When to use "return" in a loop? Can I loop over the column?

I was writing codes that are expected to create a function to clean date data, and I was confused by when to use “return” and when we don’t need to.
This function means to convert a year range like “1970-1990” to the average number of the two years. Here is the step:

  • Splits the string into two strings, before and after the dash character.
  • Converts the two numbers to the integer type and then average them by adding them together and dividing by two.
  • Uses the round() function to round the average, so values like 1964.5 become 1964.
    Here is the giving code(prepared for the next step):
test_data = ["1912", "1929", "1913-1923",
             "(1951)", "1994", "1934",
             "c. 1915", "1995", "c. 1912",
             "(1988)", "2002", "1957-1959",
             "c. 1955.", "c. 1970's", 
             "C. 1990-1999"]

bad_chars = ["(",")","c","C",".","s","'", " "]

def strip_characters(string):
    for char in bad_chars:
        string = string.replace(char,"")
    return string

stripped_test_data = ['1912', '1929', '1913-1923',
                      '1951', '1994', '1934',
                      '1915', '1995', '1912',
                      '1988', '2002', '1957-1959',
                      '1955', '1970', '1990-1999']

Here is my code:

def process_date(date):
    if "-" in date:
        date.split("-")
        date = (int(date[1])+int(date[2])) / 2 
        date = round(date)
    else:
        date = int(date) 
    return date 

processed_test_data = []

for d in stripped_test_data:
    d = process_date(d)
    processed_test_data.append(d)
    return processed_test_data


for column in moma:
    date = column[6]
    for t in date: 
        t = strip_characters(t)
        t = process_date(t)
        date.append(t)
        column[6] = date

But here is the answer:

def process_date(date):
    if "-" in date:
        split_date = date.split("-")
        date_one = split_date[0]
        date_two = split_date[1]       
        date = (int(date_one) + int(date_two)) / 2
        date = round(date)
    else:
        date = int(date)
    return date

processed_test_data = []

for d in stripped_test_data:
    date = process_date(d)
    processed_test_data.append(date)

for row in moma:
    date = row[6]
    date = strip_characters(date)
    date = process_date(date)
    row[6] = date

I have three questions:

  1. In the first def, can I use
    date = (int(date[1])+int(date[2])) / 2
    to replace:
    date_one = split_date[0]
    date_two = split_date[1]
    date = (int(date_one) + int(date_two)) / 2
    in the answer?

  2. In the second loop, why can’ I use “return” ?

  3. In the final loop, why I shouldn’t loop over each element in a column?

I know there are lots of confusion here.

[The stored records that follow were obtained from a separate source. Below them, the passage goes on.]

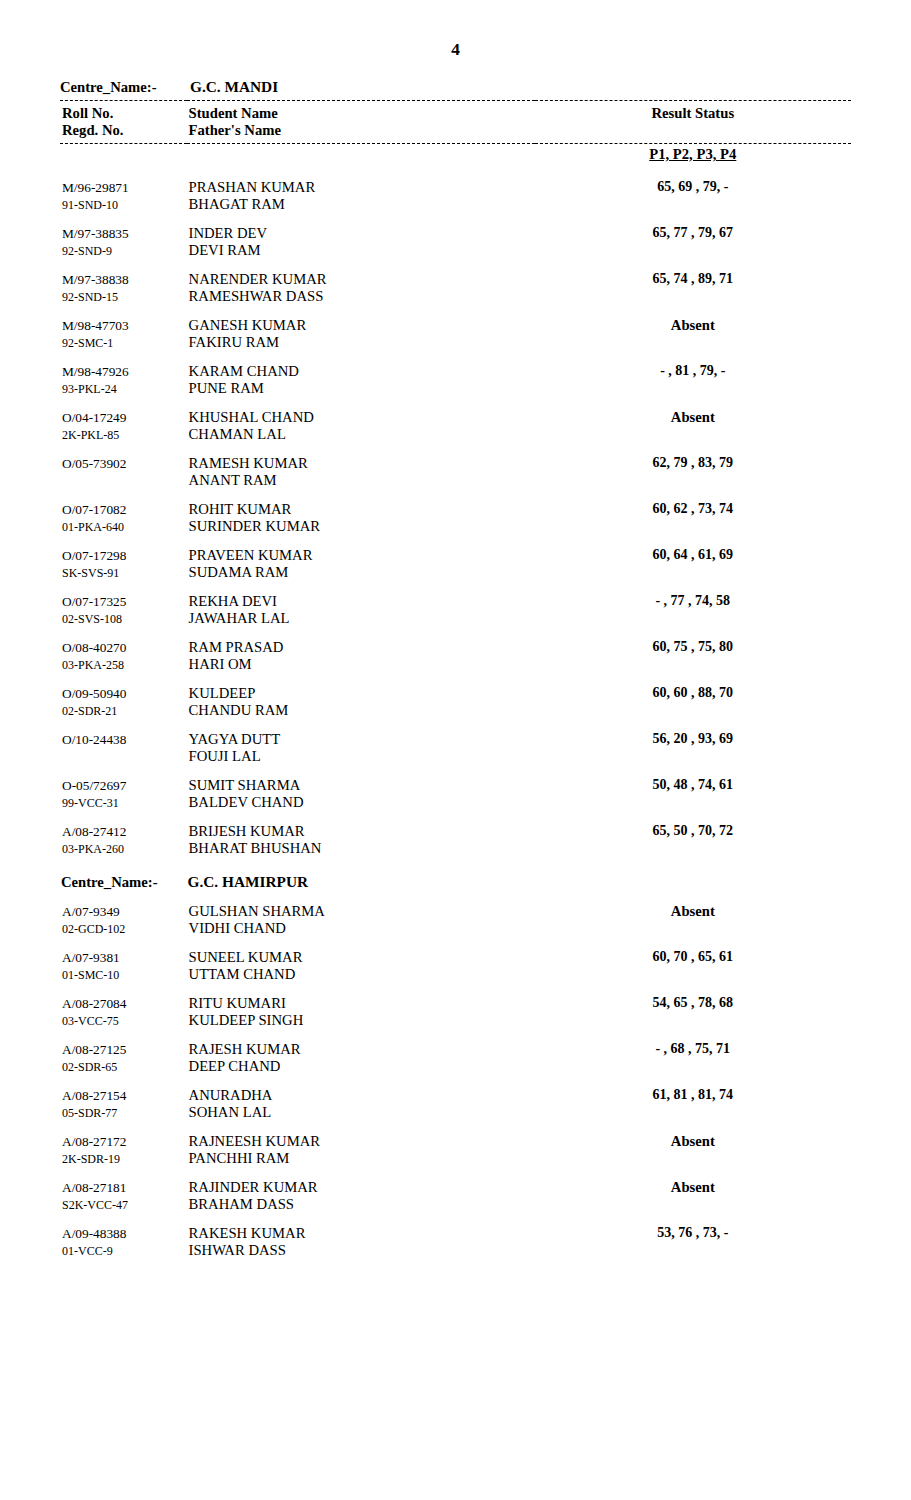4
Centre_Name:-G.C. MANDI
| Roll No. Regd. No. | Student Name Father's Name | Result Status |
| | | P1, P2, P3, P4 |
| M/96-29871 91-SND-10 | PRASHAN KUMAR BHAGAT RAM | 65, 69 , 79, - |
| M/97-38835 92-SND-9 | INDER DEV DEVI RAM | 65, 77 , 79, 67 |
| M/97-38838 92-SND-15 | NARENDER KUMAR RAMESHWAR DASS | 65, 74 , 89, 71 |
| M/98-47703 92-SMC-1 | GANESH KUMAR FAKIRU RAM | Absent |
| M/98-47926 93-PKL-24 | KARAM CHAND PUNE RAM | - , 81 , 79, - |
| O/04-17249 2K-PKL-85 | KHUSHAL CHAND CHAMAN LAL | Absent |
| O/05-73902 | RAMESH KUMAR ANANT RAM | 62, 79 , 83, 79 |
| O/07-17082 01-PKA-640 | ROHIT KUMAR SURINDER KUMAR | 60, 62 , 73, 74 |
| O/07-17298 SK-SVS-91 | PRAVEEN KUMAR SUDAMA RAM | 60, 64 , 61, 69 |
| O/07-17325 02-SVS-108 | REKHA DEVI JAWAHAR LAL | - , 77 , 74, 58 |
| O/08-40270 03-PKA-258 | RAM PRASAD HARI OM | 60, 75 , 75, 80 |
| O/09-50940 02-SDR-21 | KULDEEP CHANDU RAM | 60, 60 , 88, 70 |
| O/10-24438 | YAGYA DUTT FOUJI LAL | 56, 20 , 93, 69 |
| O-05/72697 99-VCC-31 | SUMIT SHARMA BALDEV CHAND | 50, 48 , 74, 61 |
| A/08-27412 03-PKA-260 | BRIJESH KUMAR BHARAT BHUSHAN | 65, 50 , 70, 72 |
| Centre_Name:- | G.C. HAMIRPUR | |
| A/07-9349 02-GCD-102 | GULSHAN SHARMA VIDHI CHAND | Absent |
| A/07-9381 01-SMC-10 | SUNEEL KUMAR UTTAM CHAND | 60, 70 , 65, 61 |
| A/08-27084 03-VCC-75 | RITU KUMARI KULDEEP SINGH | 54, 65 , 78, 68 |
| A/08-27125 02-SDR-65 | RAJESH KUMAR DEEP CHAND | - , 68 , 75, 71 |
| A/08-27154 05-SDR-77 | ANURADHA SOHAN LAL | 61, 81 , 81, 74 |
| A/08-27172 2K-SDR-19 | RAJNEESH KUMAR PANCHHI RAM | Absent |
| A/08-27181 S2K-VCC-47 | RAJINDER KUMAR BRAHAM DASS | Absent |
| A/09-48388 01-VCC-9 | RAKESH KUMAR ISHWAR DASS | 53, 76 , 73, - |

I’d appreciate if anyone can help me! Thank you :slight_smile:

Hi @stellayou1126,
I will try to answer your question clearly
1)You can’t because split() method returns a list of strings after breaking the given string this method will not convert your string to list, in this code

after applying date.split("_") the varible data is still string, date[1] and data[2] are only the second and third characters of your string
2) Because it is loop not function
3) in short, because you have data of a different type in each column

1 Like